WORK TO COMPLETE:
Reproduce every record exactly as given.

(Extracted page text data)
______

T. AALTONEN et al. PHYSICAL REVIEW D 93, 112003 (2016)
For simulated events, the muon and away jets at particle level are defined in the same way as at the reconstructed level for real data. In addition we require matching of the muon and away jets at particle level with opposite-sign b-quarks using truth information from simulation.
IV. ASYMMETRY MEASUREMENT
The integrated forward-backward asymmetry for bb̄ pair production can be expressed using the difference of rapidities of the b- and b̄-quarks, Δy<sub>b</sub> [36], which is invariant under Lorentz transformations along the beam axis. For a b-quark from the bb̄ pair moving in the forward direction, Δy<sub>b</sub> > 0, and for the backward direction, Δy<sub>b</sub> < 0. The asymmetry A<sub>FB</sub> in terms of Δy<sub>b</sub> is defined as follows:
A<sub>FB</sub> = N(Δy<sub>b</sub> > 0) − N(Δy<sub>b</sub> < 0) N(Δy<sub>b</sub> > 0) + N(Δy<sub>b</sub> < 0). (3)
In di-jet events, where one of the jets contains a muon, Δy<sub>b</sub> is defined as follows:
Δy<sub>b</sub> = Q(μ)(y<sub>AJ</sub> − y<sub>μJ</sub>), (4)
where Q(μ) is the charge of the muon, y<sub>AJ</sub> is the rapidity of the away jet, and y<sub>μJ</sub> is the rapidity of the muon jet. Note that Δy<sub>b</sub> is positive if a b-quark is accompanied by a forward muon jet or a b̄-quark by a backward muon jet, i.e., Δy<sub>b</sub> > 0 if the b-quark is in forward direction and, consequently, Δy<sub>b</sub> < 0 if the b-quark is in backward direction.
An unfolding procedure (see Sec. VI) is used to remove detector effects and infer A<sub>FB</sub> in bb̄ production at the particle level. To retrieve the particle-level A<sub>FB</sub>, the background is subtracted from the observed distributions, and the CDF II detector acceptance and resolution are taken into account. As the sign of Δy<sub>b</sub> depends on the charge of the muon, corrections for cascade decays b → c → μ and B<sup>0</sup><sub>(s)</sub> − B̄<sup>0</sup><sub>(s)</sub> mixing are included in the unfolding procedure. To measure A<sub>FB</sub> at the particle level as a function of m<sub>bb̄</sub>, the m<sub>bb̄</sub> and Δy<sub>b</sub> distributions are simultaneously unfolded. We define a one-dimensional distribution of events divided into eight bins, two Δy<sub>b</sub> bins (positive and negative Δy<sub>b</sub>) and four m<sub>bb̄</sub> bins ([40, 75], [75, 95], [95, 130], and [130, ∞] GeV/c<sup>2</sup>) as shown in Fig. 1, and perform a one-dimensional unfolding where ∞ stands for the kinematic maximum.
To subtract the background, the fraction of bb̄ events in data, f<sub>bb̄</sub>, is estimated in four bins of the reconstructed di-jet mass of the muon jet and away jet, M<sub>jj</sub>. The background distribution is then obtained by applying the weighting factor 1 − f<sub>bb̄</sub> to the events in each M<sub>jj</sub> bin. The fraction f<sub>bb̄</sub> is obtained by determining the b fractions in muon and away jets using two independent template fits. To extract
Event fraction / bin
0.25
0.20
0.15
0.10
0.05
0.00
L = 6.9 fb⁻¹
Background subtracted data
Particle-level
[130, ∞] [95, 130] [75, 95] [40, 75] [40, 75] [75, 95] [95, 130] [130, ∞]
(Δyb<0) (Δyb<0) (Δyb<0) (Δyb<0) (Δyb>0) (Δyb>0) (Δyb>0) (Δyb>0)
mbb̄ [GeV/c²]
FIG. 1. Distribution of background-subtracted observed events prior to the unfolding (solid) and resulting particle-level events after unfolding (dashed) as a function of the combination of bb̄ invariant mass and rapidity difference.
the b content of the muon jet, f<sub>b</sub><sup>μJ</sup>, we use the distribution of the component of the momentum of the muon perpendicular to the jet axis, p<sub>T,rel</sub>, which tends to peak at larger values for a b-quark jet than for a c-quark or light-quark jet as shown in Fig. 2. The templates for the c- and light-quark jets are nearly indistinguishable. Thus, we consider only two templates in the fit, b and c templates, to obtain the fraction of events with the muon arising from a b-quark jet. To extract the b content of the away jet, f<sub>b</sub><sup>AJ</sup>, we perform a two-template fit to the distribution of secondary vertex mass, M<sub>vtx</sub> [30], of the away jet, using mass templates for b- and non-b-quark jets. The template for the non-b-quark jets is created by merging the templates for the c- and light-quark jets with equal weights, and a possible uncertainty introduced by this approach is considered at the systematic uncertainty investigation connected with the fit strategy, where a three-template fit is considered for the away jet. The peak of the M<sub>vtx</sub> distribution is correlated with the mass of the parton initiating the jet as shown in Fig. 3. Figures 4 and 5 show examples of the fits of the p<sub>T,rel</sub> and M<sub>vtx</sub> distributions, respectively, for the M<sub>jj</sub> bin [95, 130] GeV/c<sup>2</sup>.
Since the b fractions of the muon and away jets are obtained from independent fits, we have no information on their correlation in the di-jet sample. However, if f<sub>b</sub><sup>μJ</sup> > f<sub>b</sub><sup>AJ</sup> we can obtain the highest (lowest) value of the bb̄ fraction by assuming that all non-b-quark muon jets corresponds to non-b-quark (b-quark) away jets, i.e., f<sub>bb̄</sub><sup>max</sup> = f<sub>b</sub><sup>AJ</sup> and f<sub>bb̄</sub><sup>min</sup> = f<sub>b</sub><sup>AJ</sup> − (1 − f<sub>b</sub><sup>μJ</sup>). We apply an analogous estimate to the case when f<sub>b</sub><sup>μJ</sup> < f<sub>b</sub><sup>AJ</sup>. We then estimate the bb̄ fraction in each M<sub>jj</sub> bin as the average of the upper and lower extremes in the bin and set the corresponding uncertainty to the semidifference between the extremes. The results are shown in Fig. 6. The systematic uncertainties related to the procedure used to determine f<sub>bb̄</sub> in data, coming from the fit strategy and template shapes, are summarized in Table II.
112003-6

______

RESULT BELOW:
T. AALTONEN et al. PHYSICAL REVIEW D 93, 112003 (2016)
For simulated events, the muon and away jets at particle level are defined in the same way as at the reconstructed level for real data. In addition we require matching of the muon and away jets at particle level with opposite-sign b-quarks using truth information from simulation.
IV. ASYMMETRY MEASUREMENT
The integrated forward-backward asymmetry for bb̄ pair production can be expressed using the difference of rapidities of the b- and b̄-quarks, Δy<sub>b</sub> [36], which is invariant under Lorentz transformations along the beam axis. For a b-quark from the bb̄ pair moving in the forward direction, Δy<sub>b</sub> > 0, and for the backward direction, Δy<sub>b</sub> < 0. The asymmetry A<sub>FB</sub> in terms of Δy<sub>b</sub> is defined as follows:
A<sub>FB</sub> = N(Δy<sub>b</sub> > 0) − N(Δy<sub>b</sub> < 0) N(Δy<sub>b</sub> > 0) + N(Δy<sub>b</sub> < 0). (3)
In di-jet events, where one of the jets contains a muon, Δy<sub>b</sub> is defined as follows:
Δy<sub>b</sub> = Q(μ)(y<sub>AJ</sub> − y<sub>μJ</sub>), (4)
where Q(μ) is the charge of the muon, y<sub>AJ</sub> is the rapidity of the away jet, and y<sub>μJ</sub> is the rapidity of the muon jet. Note that Δy<sub>b</sub> is positive if a b-quark is accompanied by a forward muon jet or a b̄-quark by a backward muon jet, i.e., Δy<sub>b</sub> > 0 if the b-quark is in forward direction and, consequently, Δy<sub>b</sub> < 0 if the b-quark is in backward direction.
An unfolding procedure (see Sec. VI) is used to remove detector effects and infer A<sub>FB</sub> in bb̄ production at the particle level. To retrieve the particle-level A<sub>FB</sub>, the background is subtracted from the observed distributions, and the CDF II detector acceptance and resolution are taken into account. As the sign of Δy<sub>b</sub> depends on the charge of the muon, corrections for cascade decays b → c → μ and B<sup>0</sup><sub>(s)</sub> − B̄<sup>0</sup><sub>(s)</sub> mixing are included in the unfolding procedure. To measure A<sub>FB</sub> at the particle level as a function of m<sub>bb̄</sub>, the m<sub>bb̄</sub> and Δy<sub>b</sub> distributions are simultaneously unfolded. We define a one-dimensional distribution of events divided into eight bins, two Δy<sub>b</sub> bins (positive and negative Δy<sub>b</sub>) and four m<sub>bb̄</sub> bins ([40, 75], [75, 95], [95, 130], and [130, ∞] GeV/c<sup>2</sup>) as shown in Fig. 1, and perform a one-dimensional unfolding where ∞ stands for the kinematic maximum.
To subtract the background, the fraction of bb̄ events in data, f<sub>bb̄</sub>, is estimated in four bins of the reconstructed di-jet mass of the muon jet and away jet, M<sub>jj</sub>. The background distribution is then obtained by applying the weighting factor 1 − f<sub>bb̄</sub> to the events in each M<sub>jj</sub> bin. The fraction f<sub>bb̄</sub> is obtained by determining the b fractions in muon and away jets using two independent template fits. To extract
Event fraction / bin
0.25
0.20
0.15
0.10
0.05
0.00
L = 6.9 fb⁻¹
Background subtracted data
Particle-level
[130, ∞] [95, 130] [75, 95] [40, 75] [40, 75] [75, 95] [95, 130] [130, ∞]
(Δyb<0) (Δyb<0) (Δyb<0) (Δyb<0) (Δyb>0) (Δyb>0) (Δyb>0) (Δyb>0)
mbb̄ [GeV/c²]
FIG. 1. Distribution of background-subtracted observed events prior to the unfolding (solid) and resulting particle-level events after unfolding (dashed) as a function of the combination of bb̄ invariant mass and rapidity difference.
the b content of the muon jet, f<sub>b</sub><sup>μJ</sup>, we use the distribution of the component of the momentum of the muon perpendicular to the jet axis, p<sub>T,rel</sub>, which tends to peak at larger values for a b-quark jet than for a c-quark or light-quark jet as shown in Fig. 2. The templates for the c- and light-quark jets are nearly indistinguishable. Thus, we consider only two templates in the fit, b and c templates, to obtain the fraction of events with the muon arising from a b-quark jet. To extract the b content of the away jet, f<sub>b</sub><sup>AJ</sup>, we perform a two-template fit to the distribution of secondary vertex mass, M<sub>vtx</sub> [30], of the away jet, using mass templates for b- and non-b-quark jets. The template for the non-b-quark jets is created by merging the templates for the c- and light-quark jets with equal weights, and a possible uncertainty introduced by this approach is considered at the systematic uncertainty investigation connected with the fit strategy, where a three-template fit is considered for the away jet. The peak of the M<sub>vtx</sub> distribution is correlated with the mass of the parton initiating the jet as shown in Fig. 3. Figures 4 and 5 show examples of the fits of the p<sub>T,rel</sub> and M<sub>vtx</sub> distributions, respectively, for the M<sub>jj</sub> bin [95, 130] GeV/c<sup>2</sup>.
Since the b fractions of the muon and away jets are obtained from independent fits, we have no information on their correlation in the di-jet sample. However, if f<sub>b</sub><sup>μJ</sup> > f<sub>b</sub><sup>AJ</sup> we can obtain the highest (lowest) value of the bb̄ fraction by assuming that all non-b-quark muon jets corresponds to non-b-quark (b-quark) away jets, i.e., f<sub>bb̄</sub><sup>max</sup> = f<sub>b</sub><sup>AJ</sup> and f<sub>bb̄</sub><sup>min</sup> = f<sub>b</sub><sup>AJ</sup> − (1 − f<sub>b</sub><sup>μJ</sup>). We apply an analogous estimate to the case when f<sub>b</sub><sup>μJ</sup> < f<sub>b</sub><sup>AJ</sup>. We then estimate the bb̄ fraction in each M<sub>jj</sub> bin as the average of the upper and lower extremes in the bin and set the corresponding uncertainty to the semidifference between the extremes. The results are shown in Fig. 6. The systematic uncertainties related to the procedure used to determine f<sub>bb̄</sub> in data, coming from the fit strategy and template shapes, are summarized in Table II.
112003-6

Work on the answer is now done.